BEGIN THE DATA
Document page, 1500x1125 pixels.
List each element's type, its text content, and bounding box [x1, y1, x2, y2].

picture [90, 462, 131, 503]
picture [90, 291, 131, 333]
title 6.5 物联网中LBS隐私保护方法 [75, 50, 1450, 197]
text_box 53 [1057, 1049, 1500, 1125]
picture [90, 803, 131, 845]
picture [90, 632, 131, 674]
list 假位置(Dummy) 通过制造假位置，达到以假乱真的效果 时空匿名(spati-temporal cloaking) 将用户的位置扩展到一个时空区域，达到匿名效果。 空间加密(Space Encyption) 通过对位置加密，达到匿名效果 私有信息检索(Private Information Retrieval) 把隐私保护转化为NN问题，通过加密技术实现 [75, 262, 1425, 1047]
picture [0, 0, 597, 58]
END THE DATA
BEGIN THE DATA
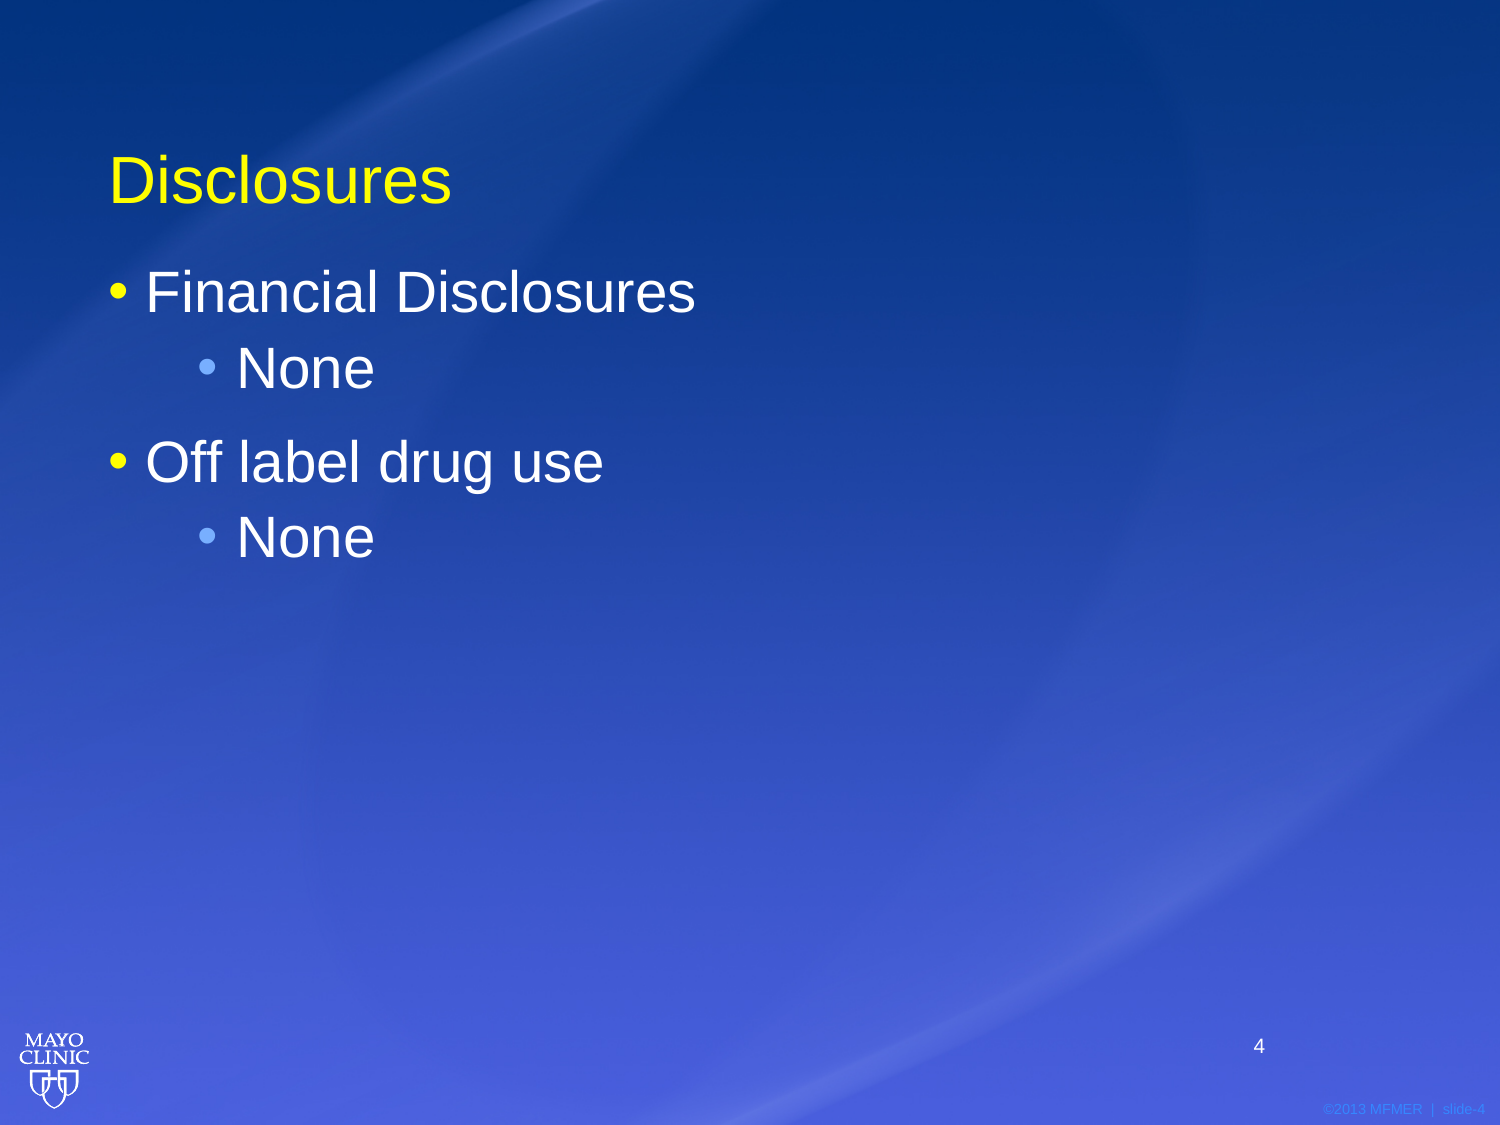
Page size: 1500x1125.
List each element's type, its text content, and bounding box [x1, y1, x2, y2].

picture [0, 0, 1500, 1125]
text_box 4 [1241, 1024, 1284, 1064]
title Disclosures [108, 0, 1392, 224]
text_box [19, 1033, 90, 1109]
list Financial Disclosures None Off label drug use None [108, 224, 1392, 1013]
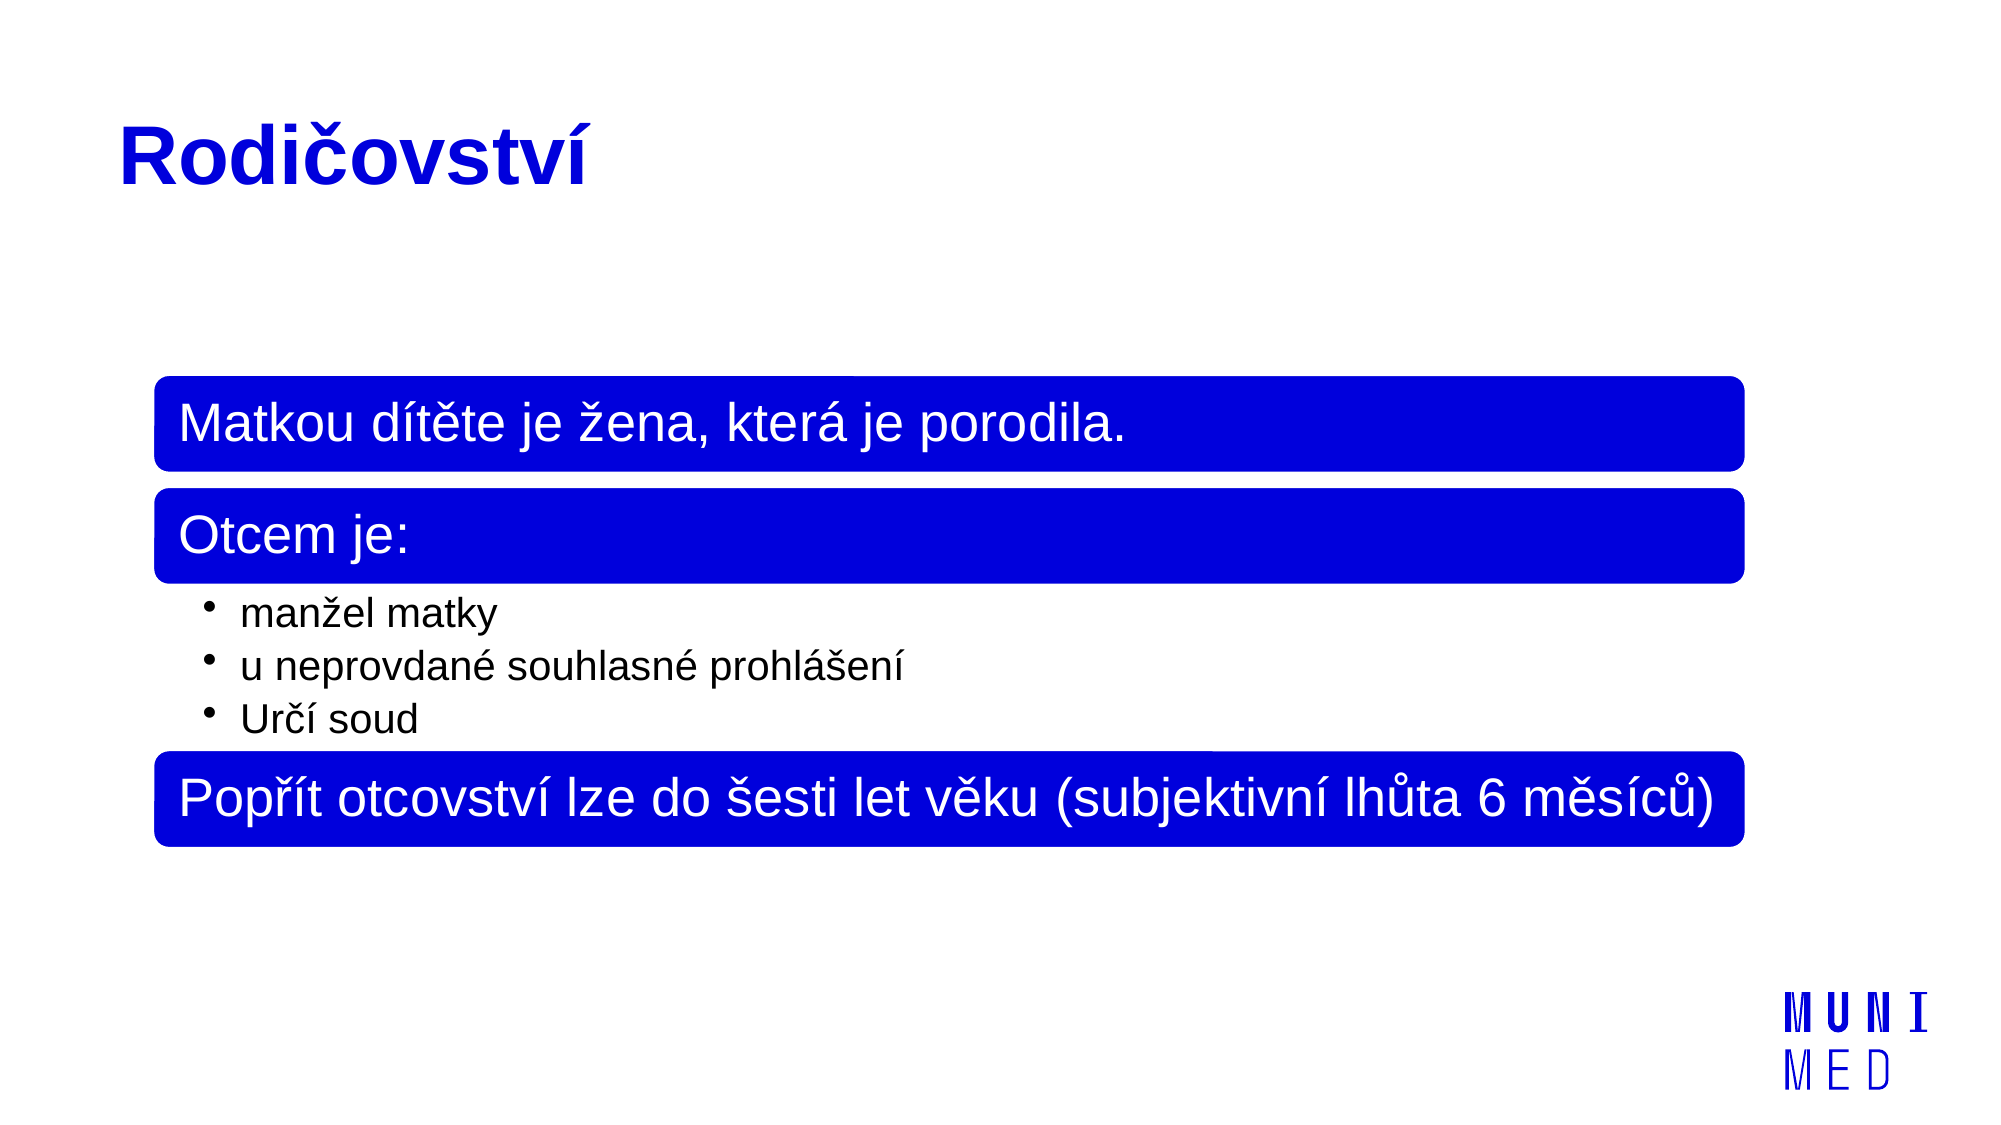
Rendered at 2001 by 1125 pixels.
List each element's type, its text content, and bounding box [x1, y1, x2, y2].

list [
END THE DATA
**WORK TO BE COMPLETED:**
Your answer should consist of the lines above that hold the word "pixels".

**OUTPUT OF THE EXERCISE:**
Document page, 1500x1125 pixels.
Rendered at 2001 by 1125 pixels.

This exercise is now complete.